Endocrine Abstracts

Galainin-like peptide (GALP) is a recently identified hypothalamic neuropeptide expressed in the arcuate nucleus. It is structurally related to galanin, GALP amino acid residues 9-21 are identical to the N terminal 1-13 residues of galanin. GALP binds to galanin receptors with high affinity but has greatest affinity to the GAL R2 receptor. Galanin has previously been demonstrated to significantly increase food intake when administered into the third ventricle or the paraventricular nucleus (PVN) of rats. The purpose of this study was firstly to examine the effect of GALP on feeding behaviour and secondly to examine the central effectors of its actions.
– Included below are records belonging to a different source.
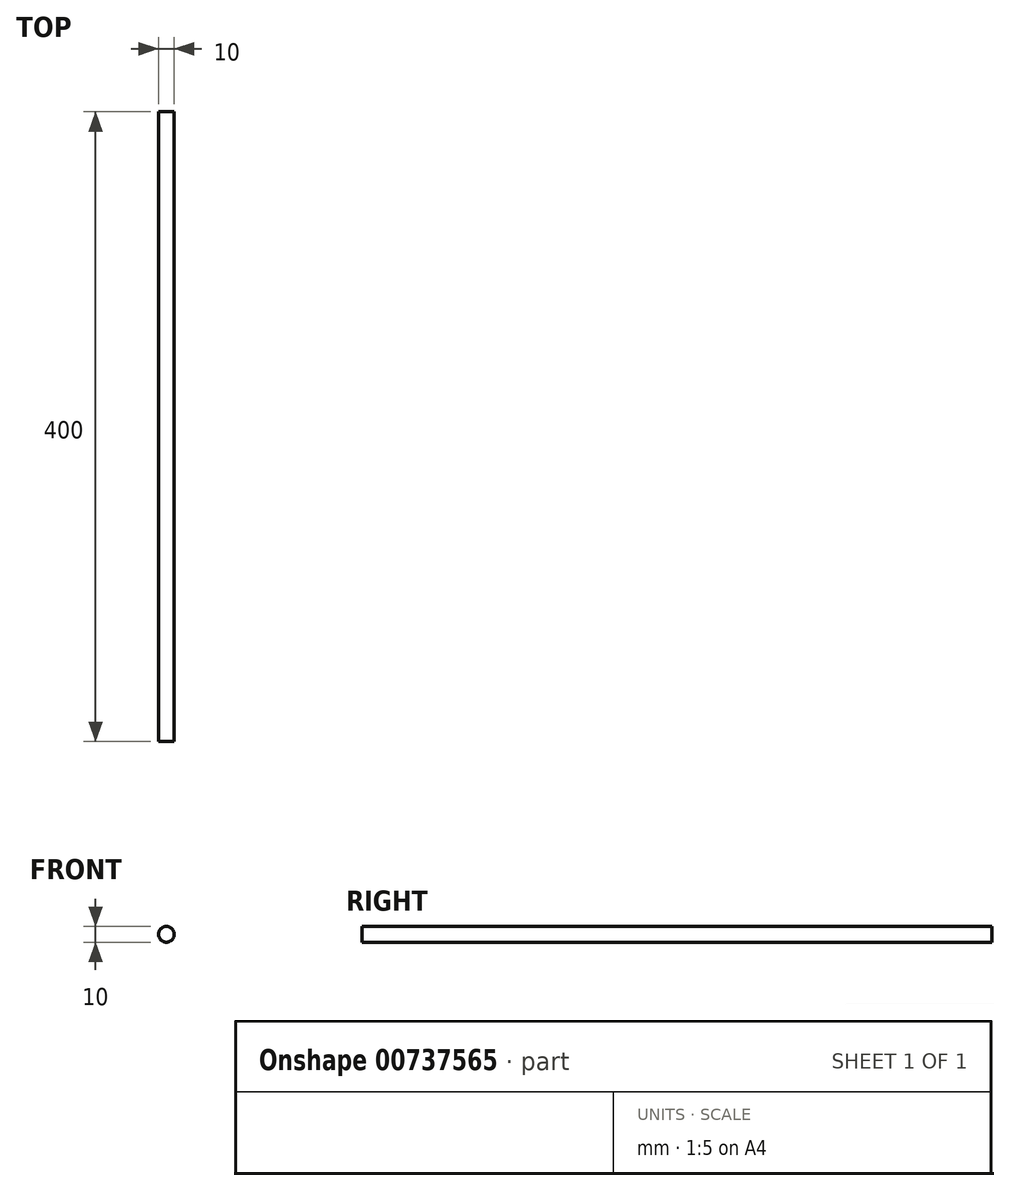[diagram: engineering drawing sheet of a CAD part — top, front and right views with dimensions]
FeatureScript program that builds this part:
annotation { "Feature Type Name" : "Feature", "Feature Type Description" : "" }
export const myFeature = defineFeature(function(context is Context, id is Id, definition is map)
    precondition{}
    {
        {
            var Q0;
            Q0=qCreatedBy(makeId("Front.planeOp"),FACE);
            var sketch = newSketch(context, id + "F0", { "sketchPlane" : qUnion([Q0])});
            skCircle(sketch, "E0", {"center": v(0, 0) * mm, "radius": 5 * mm});
            skSolve(sketch);
        }
        {
            var Q0;
            Q0 = qSketchRegion(id + "F0", true);
            extrude(context, id + "F1", {"entities" : qUnion([Q0]), "depth" : 400 * mm, "offsetDistance" : 25.4 * mm});
        }
    });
Male Wistar rats were cannulated into the PVN. Following seven days' recovery, equimolar doses of GALP or galanin (0.03, 0.1, 0.3, 1 and 3nmol) where injected into PVN and food intake measured. Both galanin and GALP significantly increased food intake 1 hour after injection at both 1 and 3 nmol.( 1 hour food intake: saline 0.70 ± 0.21g vs Galanin (3nmol) 3.36±0.33g, p<0.001, GALP (3nmol) 4.18±0.61g, p<0.001).

The effect of GALP on other hypothalamic peptides associated with feeding behaviour was investigated using a static hypothalamic incubation system. GALP 100nM significantly increased neuropeptide Y (NPY) release (NPY release; basal 39.4 ±4.3 fmol/explant, GALP 60.10 ± 9.3 fmol/explant, p<0.01) and significantly reduced cocaine and amphetamine regulated transcript (CART) release (basal 153.63±19.99.fmol/explant, GALP 86.44±12.48 fmol/explant, p<0.01)from isolated hypothalami. In contrast, galanin had no effect on the release of NPY or CART.

In this study, we have found that GALP significantly stimulates food intake when administered into the PVN, and this effect is of a similar magnitude to that of galanin. In vitro studies suggest this feeding behaviour may be mediated by other hypothalamic neuropeptides such as NPY.